Work task — Output range, inclusive: from the line containing "plush toy: present [224,632,328,698]" to the line containing "plant pot: none". Restate those lines from the data below word for word and only those.

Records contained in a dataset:
- - -
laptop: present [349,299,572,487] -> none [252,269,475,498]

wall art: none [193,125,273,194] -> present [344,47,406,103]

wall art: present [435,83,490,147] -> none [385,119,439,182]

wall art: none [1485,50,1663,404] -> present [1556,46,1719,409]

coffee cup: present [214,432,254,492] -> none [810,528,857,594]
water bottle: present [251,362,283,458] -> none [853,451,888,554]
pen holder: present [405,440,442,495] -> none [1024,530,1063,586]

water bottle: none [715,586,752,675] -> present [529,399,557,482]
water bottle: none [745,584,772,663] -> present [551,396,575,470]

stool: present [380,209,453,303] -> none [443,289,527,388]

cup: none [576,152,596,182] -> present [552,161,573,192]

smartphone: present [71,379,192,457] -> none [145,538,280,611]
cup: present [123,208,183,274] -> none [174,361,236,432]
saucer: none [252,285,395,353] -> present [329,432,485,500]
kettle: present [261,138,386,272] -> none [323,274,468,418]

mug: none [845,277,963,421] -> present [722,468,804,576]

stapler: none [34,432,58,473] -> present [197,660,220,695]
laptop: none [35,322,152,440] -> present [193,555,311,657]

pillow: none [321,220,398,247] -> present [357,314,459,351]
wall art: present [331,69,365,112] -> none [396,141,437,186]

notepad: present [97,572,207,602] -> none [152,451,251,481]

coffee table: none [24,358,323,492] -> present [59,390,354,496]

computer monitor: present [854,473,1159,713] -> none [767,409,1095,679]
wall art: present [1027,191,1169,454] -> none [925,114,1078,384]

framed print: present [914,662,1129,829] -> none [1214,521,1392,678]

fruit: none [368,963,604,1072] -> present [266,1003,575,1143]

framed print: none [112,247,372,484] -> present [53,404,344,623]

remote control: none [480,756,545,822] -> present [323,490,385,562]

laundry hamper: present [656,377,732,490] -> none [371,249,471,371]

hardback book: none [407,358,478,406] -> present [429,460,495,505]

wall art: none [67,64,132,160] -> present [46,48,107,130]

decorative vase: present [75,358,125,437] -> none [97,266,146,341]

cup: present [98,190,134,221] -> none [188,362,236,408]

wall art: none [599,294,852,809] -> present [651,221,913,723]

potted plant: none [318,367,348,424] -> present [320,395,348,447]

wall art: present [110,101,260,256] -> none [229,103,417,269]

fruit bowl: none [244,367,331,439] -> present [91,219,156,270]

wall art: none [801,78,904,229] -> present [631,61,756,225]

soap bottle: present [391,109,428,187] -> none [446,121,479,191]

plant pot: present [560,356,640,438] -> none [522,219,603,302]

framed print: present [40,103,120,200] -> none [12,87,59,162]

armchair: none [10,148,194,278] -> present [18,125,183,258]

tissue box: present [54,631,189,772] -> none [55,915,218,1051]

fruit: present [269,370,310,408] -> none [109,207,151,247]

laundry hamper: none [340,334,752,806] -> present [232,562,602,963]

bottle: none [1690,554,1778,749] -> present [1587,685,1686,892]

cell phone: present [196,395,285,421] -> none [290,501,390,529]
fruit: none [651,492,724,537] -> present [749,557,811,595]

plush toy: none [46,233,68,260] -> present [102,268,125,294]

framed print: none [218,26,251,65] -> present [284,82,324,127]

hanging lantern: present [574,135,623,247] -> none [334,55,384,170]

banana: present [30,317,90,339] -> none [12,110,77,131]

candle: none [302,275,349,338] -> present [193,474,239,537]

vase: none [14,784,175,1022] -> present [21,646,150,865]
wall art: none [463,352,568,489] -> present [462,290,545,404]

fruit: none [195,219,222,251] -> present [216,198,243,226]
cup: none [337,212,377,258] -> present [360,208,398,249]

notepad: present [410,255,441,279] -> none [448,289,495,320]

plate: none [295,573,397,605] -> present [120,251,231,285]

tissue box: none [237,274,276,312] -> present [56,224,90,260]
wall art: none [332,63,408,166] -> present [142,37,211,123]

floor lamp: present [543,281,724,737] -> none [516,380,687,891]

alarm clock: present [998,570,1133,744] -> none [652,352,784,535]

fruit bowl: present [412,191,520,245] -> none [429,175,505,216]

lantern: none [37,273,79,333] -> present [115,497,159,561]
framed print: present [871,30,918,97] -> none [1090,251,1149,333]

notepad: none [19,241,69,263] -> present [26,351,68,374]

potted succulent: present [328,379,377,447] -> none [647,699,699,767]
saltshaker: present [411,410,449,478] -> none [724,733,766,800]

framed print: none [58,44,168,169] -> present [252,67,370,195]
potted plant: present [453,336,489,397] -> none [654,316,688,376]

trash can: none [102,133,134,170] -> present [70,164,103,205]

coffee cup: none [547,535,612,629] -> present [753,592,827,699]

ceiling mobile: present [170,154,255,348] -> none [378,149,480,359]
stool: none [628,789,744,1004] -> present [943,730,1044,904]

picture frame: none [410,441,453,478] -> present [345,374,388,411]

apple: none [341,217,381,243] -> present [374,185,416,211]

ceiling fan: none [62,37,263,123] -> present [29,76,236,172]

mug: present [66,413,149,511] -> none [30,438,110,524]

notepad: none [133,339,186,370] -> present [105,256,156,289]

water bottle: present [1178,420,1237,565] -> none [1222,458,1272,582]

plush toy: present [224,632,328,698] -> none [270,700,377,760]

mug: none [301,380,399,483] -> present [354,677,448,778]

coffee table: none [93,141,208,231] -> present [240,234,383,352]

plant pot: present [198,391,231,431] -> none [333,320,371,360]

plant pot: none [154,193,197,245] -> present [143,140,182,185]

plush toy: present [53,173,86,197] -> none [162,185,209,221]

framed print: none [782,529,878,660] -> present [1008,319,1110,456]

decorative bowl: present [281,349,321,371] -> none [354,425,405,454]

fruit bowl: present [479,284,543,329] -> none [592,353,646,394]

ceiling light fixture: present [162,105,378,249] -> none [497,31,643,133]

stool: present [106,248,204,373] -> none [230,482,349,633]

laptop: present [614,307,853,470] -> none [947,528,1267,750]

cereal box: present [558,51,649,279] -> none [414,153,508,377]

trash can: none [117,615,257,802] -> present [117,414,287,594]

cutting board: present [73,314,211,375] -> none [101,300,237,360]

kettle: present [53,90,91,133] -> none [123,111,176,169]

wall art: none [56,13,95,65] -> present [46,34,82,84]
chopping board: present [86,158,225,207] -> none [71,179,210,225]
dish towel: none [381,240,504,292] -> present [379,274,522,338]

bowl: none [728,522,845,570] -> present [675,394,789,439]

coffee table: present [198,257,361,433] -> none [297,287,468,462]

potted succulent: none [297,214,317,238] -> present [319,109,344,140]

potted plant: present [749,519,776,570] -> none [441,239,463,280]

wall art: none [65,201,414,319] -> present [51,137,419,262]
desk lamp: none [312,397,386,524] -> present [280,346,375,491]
- - -
Solution to the exercise —
plush toy: present [224,632,328,698] -> none [270,700,377,760]

mug: none [301,380,399,483] -> present [354,677,448,778]

coffee table: none [93,141,208,231] -> present [240,234,383,352]

plant pot: present [198,391,231,431] -> none [333,320,371,360]

plant pot: none [154,193,197,245] -> present [143,140,182,185]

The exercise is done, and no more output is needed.